In S1, the team faced arch-villain Eric Morden, aka Mr. Nobody (Alan Tudyk), who can travel through dimensions and alter reality, frequently breaking the fourth wall—as the only character who’s aware he is on a TV show—to narrate the action, thereby manipulating events to his liking. Mr. Nobody kidnaps Caulder and holds him captive in a dimension called the “White Space,” and the Doom Patrol spends most of the first season trying to rescue him, wrestling with their personal demons along the way.

In the end, the Doom Patrol defeats Mr. Nobody, but they also discover that The Chief is the one responsible for all the tragedies that gave them each their powers. Let’s just say the team is dealing with some intense feelings of betrayal right now. Caulder had his reasons: he has a super-powered daughter, Dorothy Spinner, who is deeply troubled, and his actions were a means of trying to extend his own life as much as possible so he could continue to protect her. Oh, and the entire team, except for Larry, is now the size of a cockroach. For reasons.

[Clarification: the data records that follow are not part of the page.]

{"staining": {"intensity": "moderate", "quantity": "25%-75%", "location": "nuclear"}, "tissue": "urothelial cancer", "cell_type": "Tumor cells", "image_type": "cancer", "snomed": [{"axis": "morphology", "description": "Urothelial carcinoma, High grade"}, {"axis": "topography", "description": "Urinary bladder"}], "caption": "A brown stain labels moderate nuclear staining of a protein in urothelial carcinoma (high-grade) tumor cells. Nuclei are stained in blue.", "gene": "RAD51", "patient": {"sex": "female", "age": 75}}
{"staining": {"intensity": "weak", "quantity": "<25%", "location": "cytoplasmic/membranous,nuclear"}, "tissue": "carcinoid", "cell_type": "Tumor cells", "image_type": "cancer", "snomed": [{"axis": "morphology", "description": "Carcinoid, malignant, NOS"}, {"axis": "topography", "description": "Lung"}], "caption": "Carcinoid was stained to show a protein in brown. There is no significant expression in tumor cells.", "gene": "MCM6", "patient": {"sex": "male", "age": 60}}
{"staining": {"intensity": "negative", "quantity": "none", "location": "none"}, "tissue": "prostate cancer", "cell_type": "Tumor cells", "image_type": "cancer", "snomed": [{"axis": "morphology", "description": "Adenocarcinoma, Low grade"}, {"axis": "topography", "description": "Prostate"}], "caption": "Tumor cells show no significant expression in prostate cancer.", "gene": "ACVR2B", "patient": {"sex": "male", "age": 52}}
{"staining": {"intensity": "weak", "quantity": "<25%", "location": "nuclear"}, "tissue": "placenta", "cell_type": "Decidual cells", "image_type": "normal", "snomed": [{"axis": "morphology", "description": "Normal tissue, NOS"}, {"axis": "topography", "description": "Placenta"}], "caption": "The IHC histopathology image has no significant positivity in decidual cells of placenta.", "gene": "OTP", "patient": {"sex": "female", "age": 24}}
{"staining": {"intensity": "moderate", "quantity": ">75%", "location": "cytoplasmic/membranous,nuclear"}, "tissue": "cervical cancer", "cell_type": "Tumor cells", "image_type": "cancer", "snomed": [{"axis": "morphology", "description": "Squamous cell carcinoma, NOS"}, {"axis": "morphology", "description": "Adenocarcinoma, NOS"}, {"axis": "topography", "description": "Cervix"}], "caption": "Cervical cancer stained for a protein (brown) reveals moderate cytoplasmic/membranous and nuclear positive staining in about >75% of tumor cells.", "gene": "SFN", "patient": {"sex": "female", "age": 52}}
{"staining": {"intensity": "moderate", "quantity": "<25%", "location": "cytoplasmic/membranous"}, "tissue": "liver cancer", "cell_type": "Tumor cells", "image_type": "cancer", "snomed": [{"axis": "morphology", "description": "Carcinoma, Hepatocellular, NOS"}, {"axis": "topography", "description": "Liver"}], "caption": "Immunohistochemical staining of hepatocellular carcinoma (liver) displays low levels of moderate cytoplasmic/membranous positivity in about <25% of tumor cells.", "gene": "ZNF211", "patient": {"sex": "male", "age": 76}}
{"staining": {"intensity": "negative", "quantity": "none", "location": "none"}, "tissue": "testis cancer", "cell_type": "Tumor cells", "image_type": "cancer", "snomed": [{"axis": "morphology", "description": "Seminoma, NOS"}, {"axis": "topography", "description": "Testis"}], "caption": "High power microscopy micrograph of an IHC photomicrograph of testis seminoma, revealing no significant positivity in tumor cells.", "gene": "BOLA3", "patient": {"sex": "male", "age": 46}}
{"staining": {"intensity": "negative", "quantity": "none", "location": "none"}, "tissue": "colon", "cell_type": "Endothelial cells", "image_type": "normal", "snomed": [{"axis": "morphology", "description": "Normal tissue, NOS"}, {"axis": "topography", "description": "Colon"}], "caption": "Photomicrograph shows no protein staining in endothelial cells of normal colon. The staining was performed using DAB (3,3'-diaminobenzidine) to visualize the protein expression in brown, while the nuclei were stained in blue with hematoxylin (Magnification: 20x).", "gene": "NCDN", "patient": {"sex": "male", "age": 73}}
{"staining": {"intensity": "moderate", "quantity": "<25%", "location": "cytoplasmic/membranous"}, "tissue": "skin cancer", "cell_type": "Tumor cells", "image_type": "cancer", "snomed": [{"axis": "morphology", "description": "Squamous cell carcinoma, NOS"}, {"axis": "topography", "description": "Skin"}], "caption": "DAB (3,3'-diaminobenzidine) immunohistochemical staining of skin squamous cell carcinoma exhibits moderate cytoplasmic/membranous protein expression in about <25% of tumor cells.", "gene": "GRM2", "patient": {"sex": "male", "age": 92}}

Judging by the S2 trailer, Dorothy is going to be the season’s Big Bad, as Caulder admits he can’t control his daughter (her mother is an immortal cave woman), and begs the team to help. (“She will unleash hell on Earth.”) In the comics, the character has the power to bring her imaginary friends to life, and we see Dorothy appear to do just that here.  A pint-sized Robotman gets the better of an attacking giant rat. We see Rita trying to control her elastic powers in hopes of becoming a true superhero. And we meet a few more of Jane’s personalities.  “Those annoying feckless losers I live with are my family,” Jane says. “They may be spineless but I know deep down they all care about me.”

The first three episodes of Doom Patrol will drop on July 25, 2020, on both HBO Max and DC Universe. After that, there will be a new episode each week for the next six weeks.